SC15: Spark poor at HPC's specialty: physics simulation
Whereas two years ago when I attended SC13, presenters hadn't even tried Spark yet, now according a Reddit comment, presenters are now saying at SC15 that they've tried Spark and it's no good for that classic HPC application, physics simulation.
In particular, one talk reportedly reported a 60x slowdown by moving from MPI to Spark. We'll have to wait for the paper to be published to see the details of the test. My immediate comments were:
Out of the box, Spark has no API for spatiotemporal. RDDs are unordered. Spark is geared for key/value pairs and matrices (it has a blas).
There are add-ons at spark-packages.org for time series and image processing, but none I'm aware of for physics simulation. MPI seems to me to be really well-suited for that. Maybe someone someday will write a Spark package for that, but I doubt it would ever have gating barriers or asynchronous message passing.
Without having read the benchmark, a few questions do pop into my mind:
- Which version of Spark? 1.5 or later, which has Tungsten (uses non-JVM memory)?
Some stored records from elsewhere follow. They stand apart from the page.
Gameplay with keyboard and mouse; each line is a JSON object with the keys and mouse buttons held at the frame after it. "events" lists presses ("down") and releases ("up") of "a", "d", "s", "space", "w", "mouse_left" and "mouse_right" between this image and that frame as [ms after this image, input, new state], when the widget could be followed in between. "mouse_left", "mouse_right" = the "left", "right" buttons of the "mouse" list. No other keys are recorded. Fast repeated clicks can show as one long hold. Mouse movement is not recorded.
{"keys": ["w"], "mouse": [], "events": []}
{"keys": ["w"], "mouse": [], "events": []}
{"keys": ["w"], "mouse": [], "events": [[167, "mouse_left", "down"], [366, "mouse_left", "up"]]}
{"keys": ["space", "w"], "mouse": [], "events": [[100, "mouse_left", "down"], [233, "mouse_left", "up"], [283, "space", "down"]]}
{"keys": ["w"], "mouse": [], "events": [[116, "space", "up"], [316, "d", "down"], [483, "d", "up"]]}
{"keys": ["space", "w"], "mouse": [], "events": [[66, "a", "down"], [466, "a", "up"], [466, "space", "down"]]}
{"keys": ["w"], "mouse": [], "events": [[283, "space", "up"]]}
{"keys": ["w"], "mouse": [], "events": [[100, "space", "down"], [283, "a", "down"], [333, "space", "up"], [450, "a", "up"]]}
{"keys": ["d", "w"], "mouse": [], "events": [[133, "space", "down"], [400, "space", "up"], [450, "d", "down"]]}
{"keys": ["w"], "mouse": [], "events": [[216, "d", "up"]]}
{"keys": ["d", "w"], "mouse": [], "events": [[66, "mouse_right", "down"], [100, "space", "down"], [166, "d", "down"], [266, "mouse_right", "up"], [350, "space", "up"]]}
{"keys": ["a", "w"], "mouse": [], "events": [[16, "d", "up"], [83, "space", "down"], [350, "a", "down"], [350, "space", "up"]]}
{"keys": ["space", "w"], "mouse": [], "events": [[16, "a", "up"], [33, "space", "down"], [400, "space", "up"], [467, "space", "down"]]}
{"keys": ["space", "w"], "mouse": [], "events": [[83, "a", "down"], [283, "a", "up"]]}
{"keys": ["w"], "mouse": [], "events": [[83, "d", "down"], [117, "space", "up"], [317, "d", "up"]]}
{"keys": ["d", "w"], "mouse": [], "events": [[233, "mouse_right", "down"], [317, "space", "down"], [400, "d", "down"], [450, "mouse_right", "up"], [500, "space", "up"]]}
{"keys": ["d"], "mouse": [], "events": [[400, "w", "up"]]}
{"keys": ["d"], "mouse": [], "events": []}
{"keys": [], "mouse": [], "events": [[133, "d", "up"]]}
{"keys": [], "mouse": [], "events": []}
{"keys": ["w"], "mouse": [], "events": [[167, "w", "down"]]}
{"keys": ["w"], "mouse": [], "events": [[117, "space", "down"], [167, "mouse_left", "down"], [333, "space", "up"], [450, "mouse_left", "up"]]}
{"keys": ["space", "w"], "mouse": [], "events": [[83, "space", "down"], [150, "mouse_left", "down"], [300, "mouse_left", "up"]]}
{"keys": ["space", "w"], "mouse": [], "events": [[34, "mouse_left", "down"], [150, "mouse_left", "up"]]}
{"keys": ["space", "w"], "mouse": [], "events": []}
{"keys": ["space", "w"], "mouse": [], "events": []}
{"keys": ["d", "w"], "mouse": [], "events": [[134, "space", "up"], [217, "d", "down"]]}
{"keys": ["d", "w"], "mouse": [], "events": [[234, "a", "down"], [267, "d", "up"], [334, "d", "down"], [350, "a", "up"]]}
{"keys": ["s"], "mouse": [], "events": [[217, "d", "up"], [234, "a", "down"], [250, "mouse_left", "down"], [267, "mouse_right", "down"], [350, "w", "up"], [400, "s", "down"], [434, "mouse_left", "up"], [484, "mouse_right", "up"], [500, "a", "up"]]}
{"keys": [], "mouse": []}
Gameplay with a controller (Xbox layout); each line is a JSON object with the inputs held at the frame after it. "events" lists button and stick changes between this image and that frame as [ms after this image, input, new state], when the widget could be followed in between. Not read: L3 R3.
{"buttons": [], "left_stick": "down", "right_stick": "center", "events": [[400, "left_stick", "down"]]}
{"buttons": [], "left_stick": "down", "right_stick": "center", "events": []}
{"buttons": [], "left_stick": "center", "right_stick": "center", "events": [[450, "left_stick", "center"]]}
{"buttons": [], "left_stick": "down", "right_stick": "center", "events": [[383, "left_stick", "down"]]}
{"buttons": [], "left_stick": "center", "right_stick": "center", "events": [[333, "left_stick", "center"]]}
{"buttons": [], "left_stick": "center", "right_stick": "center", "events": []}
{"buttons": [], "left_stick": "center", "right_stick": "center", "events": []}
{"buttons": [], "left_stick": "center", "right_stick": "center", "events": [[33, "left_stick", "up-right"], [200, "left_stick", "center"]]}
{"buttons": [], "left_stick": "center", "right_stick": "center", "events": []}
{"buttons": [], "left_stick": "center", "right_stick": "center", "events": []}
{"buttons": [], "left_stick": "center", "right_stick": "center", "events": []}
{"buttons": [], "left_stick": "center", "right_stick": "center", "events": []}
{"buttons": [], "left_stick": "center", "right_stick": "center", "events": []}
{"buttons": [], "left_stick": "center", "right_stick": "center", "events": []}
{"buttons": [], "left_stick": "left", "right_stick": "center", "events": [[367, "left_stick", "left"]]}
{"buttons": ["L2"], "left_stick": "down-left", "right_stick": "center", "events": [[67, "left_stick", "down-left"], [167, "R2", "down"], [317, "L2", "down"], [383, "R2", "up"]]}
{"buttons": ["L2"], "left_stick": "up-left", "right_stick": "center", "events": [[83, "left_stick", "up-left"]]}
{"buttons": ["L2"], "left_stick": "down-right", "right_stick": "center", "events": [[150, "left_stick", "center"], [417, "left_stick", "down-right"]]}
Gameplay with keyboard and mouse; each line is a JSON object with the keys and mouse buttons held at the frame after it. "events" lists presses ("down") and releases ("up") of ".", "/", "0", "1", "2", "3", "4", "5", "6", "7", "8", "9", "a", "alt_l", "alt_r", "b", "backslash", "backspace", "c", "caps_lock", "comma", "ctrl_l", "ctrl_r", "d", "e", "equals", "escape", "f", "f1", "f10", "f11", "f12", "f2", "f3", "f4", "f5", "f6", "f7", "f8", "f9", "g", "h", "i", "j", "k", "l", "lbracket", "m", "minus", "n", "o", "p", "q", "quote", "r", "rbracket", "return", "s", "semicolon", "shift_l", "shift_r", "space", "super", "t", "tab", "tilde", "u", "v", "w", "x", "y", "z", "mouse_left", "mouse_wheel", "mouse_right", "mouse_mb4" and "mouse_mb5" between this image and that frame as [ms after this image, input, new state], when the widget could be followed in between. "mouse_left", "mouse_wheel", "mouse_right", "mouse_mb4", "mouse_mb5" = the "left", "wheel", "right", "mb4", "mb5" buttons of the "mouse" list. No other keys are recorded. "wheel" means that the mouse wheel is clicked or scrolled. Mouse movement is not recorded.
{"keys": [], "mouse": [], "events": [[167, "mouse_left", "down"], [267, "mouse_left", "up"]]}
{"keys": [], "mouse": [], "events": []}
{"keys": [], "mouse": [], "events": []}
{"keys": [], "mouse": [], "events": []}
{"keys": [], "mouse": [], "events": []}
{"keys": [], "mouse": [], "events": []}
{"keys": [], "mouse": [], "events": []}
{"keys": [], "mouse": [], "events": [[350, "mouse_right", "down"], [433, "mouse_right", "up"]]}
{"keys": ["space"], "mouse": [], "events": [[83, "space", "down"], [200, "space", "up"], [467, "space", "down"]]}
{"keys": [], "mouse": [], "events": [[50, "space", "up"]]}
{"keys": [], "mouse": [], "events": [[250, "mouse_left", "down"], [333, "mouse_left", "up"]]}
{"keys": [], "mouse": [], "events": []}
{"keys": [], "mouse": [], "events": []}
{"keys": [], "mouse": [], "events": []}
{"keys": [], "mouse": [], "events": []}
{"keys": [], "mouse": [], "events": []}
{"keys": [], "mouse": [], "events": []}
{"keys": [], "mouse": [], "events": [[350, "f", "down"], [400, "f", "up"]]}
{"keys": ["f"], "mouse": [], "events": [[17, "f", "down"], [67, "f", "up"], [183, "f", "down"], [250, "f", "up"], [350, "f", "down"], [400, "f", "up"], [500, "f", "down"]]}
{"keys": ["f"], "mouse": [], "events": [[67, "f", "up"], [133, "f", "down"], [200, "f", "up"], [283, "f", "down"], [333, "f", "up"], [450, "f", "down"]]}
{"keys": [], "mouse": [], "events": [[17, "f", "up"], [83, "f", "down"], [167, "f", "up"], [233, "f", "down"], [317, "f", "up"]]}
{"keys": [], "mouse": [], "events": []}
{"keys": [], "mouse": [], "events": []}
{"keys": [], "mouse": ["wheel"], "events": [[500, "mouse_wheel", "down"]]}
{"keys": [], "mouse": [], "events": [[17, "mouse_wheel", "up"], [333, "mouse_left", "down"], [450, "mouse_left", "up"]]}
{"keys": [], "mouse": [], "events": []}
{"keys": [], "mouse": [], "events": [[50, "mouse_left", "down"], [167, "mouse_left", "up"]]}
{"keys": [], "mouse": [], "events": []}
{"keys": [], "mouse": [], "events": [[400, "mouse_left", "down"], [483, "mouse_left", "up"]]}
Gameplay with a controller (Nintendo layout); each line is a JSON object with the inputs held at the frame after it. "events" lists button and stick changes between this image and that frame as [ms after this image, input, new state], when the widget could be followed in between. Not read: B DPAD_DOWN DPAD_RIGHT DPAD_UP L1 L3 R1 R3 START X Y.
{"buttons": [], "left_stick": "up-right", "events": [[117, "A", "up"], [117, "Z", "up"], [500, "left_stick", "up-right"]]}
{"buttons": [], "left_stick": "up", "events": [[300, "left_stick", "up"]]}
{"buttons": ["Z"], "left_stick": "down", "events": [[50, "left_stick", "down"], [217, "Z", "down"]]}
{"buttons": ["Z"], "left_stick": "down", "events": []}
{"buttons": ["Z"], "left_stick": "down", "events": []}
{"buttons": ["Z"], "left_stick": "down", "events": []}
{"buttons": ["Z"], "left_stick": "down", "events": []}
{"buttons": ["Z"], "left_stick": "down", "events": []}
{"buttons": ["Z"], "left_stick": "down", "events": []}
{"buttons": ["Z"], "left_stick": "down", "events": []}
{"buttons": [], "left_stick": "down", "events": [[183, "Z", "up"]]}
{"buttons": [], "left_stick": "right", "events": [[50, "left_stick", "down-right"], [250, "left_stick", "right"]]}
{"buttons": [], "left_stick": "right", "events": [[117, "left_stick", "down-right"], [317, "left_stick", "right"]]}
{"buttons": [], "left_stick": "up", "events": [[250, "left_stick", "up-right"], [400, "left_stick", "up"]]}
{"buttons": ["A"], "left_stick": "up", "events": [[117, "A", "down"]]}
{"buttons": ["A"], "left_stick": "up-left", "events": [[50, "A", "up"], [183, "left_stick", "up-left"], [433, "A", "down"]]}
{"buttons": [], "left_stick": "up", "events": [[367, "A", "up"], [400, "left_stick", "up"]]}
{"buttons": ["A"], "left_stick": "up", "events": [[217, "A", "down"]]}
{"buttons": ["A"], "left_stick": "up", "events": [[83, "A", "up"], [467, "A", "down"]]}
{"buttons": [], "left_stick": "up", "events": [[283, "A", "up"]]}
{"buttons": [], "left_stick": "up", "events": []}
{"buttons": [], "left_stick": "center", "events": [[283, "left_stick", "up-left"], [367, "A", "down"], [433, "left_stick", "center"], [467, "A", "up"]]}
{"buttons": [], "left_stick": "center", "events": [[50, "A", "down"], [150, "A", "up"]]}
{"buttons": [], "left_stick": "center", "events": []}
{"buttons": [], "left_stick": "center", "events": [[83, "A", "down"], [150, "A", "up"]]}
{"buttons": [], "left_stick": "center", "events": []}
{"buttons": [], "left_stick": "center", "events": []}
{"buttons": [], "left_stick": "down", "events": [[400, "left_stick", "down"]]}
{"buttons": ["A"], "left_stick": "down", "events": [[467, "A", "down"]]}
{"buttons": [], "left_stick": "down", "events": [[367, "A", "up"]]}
- Was any attempt made to use mapPartitions() instead of map()? map() is fine if your problem is easily expressed in terms of MapReduce, but mapPartitions() essentially lets you write arbitrary code that executes on each core (albeit without gating control barriers or message passing).
- Was Kryo used?
- Were checkpoints used to truncate the RDD lineages between iterations?
- Was Tachyon used to store the checkpoints?
I would have expected MPI to be 5x, maybe 10x, as fast as Spark at physics simulation. 60x is alarming and surprising.